Description of the task
In the cruise forum thread below, rewrite the paragraph beginning "The ship sorted that out" as a short bulleted list that keeps its main facts.

Hi, FotoPeg. I'll tackle the Blaye question today. I checked with the concierge about whether or not there's a way to just explore Cognac independently (by the way, great question; I did the cognac wine tasting last trip, and loved it, but really want to see something of the town, too).

 

We bantered about options, having a taxi take you and pick you up, but really the best way to see Cognac independently is to rent a car for the day. Cost: Something under $100 euro (you can probably do better than that), and you can get one at Blaye, he says.

 

Just a note that Blaye is about 1.5 hours away from Cognac. Still the chance to have some flexibility, and the fact that the drive itself is quite scenic itself, isn't such a big deal.

 

I think there's time to do both Archachon and Bordeaux (different days, depending on the itinerary). I'm planning to do both, so I'll let you know how it goes.

 

I'll get back to you on other questions as soon as I've figured 'em out!

 

Carolyn

 

 

Carolyn ~ Thanks SO much for taking on this "task" of a daily report!!! I thought I could do it last December on the Rhine River cruise but found time the greatest enemy!!! Also was the first time I was using my tablet abroad and thought it was at fault - but many had a problem sending large photo attachments when the ship wasn't docked. There seemed to be no problem with just regular e-mails.

 

So Good Luck with time and internet - I'm sure all of us are looking forward to fabulous reviews!!!

 

As for questions ~

Blaye - is there any way to just go to the town of Cognac??? Our guys want to "make" their own Cognac but us gals would just love to see the town - heard from my SIL its oen of the most beautiful in France.

 

Bridge - is the ship able to go under the bridge?? Just wondering!

 

Archachon - its still on my list - but I also want to see Bordeaux! If you don't go could you listen for reviews of others plus name of the restaurant when lunch is served.

 

Have a fabulous trip!!!!!!

Link to comment
Share on other sites

Hi, id4Elizabeth. Cognac and Blaye are today, and there is no optional tour. That's because there's another case of a freighter not being able to get out of the way in order to let Forseti dock in Blaye and so we came back to Cognac late last night.

 

The ship sorted that out by offering two tours: One, no-fee to Blaye for half a day or so, and another that combined Blaye and Cognac's blending experience. It's not ideal, of course, but passengers seemed to take it in stride (in my case, since I got to sample both Cognac and Blaye on our mini-cruise in Bordeaux in March, I stayed back for a luxuriously relaxing morning on the ship, and then I'll spend the afternoon in the city).

 

I'm told by ship staff that Viking Forseti will not have the occasional Blaye problem moving forward of this week; they're actually soldering on to the hull some piece that will permit the ship to dock at an alternative spot in Blaye, where freighters have no weight.

Supplied records
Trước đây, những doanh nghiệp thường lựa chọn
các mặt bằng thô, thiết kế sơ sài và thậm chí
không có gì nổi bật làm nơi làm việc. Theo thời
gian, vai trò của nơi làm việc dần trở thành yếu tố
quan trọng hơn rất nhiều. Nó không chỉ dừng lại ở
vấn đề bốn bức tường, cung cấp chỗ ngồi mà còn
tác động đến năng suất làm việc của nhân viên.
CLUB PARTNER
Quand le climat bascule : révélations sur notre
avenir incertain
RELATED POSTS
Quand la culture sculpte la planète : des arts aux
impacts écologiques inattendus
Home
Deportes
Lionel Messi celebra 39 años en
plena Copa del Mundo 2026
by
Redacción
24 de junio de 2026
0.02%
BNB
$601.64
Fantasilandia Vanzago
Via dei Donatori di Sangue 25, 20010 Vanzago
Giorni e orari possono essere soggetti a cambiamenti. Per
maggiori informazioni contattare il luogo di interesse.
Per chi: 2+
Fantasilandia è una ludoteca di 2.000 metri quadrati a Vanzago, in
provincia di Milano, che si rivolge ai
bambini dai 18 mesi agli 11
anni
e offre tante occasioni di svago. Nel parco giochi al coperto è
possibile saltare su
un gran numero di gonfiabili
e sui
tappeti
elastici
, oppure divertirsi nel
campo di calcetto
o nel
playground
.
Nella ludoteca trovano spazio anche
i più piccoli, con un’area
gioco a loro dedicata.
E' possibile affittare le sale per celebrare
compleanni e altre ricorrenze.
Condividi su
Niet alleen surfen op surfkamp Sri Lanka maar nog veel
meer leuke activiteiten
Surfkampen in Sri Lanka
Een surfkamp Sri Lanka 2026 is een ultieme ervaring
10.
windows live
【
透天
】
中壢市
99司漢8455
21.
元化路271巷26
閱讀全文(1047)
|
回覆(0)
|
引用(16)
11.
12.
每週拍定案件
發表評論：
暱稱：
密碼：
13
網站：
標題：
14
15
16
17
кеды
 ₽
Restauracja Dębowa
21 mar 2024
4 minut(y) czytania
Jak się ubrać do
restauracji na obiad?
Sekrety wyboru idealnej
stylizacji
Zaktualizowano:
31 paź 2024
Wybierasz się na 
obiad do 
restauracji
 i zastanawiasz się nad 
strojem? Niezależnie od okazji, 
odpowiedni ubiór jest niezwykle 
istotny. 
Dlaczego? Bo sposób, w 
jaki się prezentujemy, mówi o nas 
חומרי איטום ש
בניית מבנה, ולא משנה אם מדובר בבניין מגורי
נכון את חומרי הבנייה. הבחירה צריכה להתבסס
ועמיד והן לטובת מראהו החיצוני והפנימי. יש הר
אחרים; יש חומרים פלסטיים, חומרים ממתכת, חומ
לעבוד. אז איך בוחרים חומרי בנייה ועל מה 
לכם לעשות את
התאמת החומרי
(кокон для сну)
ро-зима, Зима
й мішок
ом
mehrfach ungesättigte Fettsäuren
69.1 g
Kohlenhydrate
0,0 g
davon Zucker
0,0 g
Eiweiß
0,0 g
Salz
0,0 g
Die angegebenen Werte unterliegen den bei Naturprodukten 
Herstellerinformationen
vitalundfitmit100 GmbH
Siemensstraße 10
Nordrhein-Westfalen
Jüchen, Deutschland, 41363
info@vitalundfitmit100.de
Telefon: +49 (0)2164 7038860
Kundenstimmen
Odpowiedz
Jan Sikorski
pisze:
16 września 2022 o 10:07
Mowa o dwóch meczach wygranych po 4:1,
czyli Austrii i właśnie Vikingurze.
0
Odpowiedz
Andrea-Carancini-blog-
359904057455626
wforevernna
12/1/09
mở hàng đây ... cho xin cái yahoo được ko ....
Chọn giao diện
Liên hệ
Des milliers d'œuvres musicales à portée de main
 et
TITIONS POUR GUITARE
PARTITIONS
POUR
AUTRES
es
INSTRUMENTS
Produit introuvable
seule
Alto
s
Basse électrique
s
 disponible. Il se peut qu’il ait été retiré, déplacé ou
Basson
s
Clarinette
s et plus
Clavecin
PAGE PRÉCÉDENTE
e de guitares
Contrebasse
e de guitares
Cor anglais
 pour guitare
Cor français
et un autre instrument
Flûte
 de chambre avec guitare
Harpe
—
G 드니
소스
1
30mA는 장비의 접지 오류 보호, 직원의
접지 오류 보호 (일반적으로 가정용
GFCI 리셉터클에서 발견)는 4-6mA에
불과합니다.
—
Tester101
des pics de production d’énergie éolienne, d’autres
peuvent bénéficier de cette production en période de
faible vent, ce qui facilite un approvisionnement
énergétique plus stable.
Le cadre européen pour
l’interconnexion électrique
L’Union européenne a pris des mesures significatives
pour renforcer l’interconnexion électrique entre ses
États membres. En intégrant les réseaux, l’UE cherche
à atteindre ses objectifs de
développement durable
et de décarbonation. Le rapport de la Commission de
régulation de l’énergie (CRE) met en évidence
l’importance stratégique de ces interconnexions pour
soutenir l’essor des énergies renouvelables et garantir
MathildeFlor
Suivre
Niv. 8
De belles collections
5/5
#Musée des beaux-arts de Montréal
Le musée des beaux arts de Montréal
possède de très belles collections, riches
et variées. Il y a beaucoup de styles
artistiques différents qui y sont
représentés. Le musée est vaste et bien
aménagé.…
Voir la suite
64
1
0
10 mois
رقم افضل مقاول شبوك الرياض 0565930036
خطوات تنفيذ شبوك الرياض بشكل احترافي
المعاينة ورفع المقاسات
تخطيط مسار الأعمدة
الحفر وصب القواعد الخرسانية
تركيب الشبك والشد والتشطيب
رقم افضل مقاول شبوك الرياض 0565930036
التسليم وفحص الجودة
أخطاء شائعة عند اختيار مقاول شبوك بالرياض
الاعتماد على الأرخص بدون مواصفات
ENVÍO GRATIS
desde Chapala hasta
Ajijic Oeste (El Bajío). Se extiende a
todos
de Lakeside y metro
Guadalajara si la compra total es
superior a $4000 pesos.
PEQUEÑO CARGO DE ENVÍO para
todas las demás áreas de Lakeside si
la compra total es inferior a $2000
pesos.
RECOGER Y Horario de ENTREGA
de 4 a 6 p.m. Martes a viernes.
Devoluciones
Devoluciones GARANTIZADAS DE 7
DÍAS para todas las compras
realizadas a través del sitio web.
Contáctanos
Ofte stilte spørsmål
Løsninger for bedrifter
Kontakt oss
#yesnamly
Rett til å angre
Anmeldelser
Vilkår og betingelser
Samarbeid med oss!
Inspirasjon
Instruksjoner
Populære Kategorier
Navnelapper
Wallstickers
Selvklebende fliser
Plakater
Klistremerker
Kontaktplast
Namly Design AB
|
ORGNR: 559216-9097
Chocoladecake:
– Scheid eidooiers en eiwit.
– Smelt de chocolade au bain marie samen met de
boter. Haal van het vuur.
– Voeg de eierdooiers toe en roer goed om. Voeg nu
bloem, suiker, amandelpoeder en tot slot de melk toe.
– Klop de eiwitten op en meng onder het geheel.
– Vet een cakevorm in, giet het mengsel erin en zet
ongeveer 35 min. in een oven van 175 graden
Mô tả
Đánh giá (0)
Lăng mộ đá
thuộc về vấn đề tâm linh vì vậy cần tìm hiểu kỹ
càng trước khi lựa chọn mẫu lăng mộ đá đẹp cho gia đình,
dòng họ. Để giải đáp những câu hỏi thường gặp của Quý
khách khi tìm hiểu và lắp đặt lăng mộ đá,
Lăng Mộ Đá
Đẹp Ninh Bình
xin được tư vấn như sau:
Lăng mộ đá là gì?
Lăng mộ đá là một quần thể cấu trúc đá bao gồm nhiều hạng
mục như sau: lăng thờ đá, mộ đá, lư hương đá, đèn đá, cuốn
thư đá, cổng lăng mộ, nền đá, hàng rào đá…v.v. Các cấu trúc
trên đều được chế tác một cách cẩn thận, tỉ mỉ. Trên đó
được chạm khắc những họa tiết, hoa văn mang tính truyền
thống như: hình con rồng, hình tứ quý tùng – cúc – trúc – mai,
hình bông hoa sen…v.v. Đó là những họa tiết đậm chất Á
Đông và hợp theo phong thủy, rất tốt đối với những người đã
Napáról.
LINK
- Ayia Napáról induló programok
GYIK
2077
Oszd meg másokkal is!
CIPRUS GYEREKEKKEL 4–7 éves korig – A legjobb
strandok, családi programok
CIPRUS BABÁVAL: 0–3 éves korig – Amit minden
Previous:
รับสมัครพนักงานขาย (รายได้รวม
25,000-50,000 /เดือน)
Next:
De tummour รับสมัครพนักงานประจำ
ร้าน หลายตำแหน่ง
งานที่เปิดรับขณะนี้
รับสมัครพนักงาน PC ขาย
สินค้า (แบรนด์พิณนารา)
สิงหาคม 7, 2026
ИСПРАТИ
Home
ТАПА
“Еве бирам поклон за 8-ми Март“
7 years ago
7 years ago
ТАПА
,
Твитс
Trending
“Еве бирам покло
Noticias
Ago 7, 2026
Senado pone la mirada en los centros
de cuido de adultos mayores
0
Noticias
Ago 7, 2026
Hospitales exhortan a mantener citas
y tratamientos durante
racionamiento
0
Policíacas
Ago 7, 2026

Your response
- The ship offered two tours: a no-fee half-day tour to Blaye, and one combining Blaye with Cognac's blending experience.
- The arrangement was not ideal, but passengers seemed to take it in stride.
- The writer had already sampled Cognac and Blaye on a mini-cruise in Bordeaux in March.
- The writer stayed on the ship for a relaxing morning and planned to spend the afternoon in the city.